Why Beauty Influencing is Dead and Personalisation is in!
Before the pandemic—and long ago, before social media—shopping for beauty products was direct and tangible, if time-consuming. One walked into a store, talked to shop clerks, and occasionally received small samples. After testing and consulting with the clerk, a purchase might be made.
We often look upon the past with nostalgia now, but that was a time of fragmented buying journeys involving trial-and-error, and a one-size-fits-all philosophy of retailers that led to limited makeup shades and narrow offerings for skin troubles.
Yuty’s founder, Simi Lindgren, recalls those days with mixed feelings: “The magazines I loved came with free makeup samples that weren’t made for my skin tone. So many people with stories like mine have become beauty artisans—mixing and matching foundation shades and formulating their own hair and skincare products—as a result of their experiences.”

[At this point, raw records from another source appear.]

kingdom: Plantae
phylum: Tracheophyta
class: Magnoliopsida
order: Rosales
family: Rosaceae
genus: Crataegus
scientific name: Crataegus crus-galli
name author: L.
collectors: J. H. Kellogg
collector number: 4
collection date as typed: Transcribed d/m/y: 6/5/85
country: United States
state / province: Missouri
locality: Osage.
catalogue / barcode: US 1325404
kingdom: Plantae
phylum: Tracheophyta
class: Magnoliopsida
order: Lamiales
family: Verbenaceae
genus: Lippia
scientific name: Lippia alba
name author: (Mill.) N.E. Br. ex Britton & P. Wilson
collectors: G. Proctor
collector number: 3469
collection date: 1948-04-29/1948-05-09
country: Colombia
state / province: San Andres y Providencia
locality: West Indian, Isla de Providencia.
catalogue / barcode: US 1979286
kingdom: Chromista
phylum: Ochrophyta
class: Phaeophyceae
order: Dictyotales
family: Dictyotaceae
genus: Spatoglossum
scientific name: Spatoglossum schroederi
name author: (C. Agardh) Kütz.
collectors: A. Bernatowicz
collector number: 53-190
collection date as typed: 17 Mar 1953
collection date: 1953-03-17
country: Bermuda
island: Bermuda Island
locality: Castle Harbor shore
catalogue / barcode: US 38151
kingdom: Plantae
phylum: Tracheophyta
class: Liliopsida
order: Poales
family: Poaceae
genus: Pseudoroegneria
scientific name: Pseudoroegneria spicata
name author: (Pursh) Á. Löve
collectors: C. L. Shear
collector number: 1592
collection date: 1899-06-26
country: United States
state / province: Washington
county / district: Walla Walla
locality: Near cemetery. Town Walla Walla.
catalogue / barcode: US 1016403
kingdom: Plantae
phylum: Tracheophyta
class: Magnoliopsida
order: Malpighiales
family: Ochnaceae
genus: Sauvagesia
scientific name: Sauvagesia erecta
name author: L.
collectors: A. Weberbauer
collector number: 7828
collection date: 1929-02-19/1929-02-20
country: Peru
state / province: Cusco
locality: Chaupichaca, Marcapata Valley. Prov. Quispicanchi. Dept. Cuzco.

Developments in online shopping presented consumers with diversity but also with questions of trade-off. Accuracy or convenience? In the zone where these desires crossed, beauty influencers flourished, bringing reviews, unboxing videos, tutorials, and product demos to consumers that wanted everything, and could finally attain a close approximation.
And for all its flaws, influencing was a first step in reducing the prescriptivity of beauty. The product selection of the in-store experience was heavily impacted by biases in the beauty industry, like notions of skin tone, classism, body image, and beauty regime assumptions. With influencers, we could see people who looked like ourselves, talked like us, shared our beauty insecurities, and documented their journeys.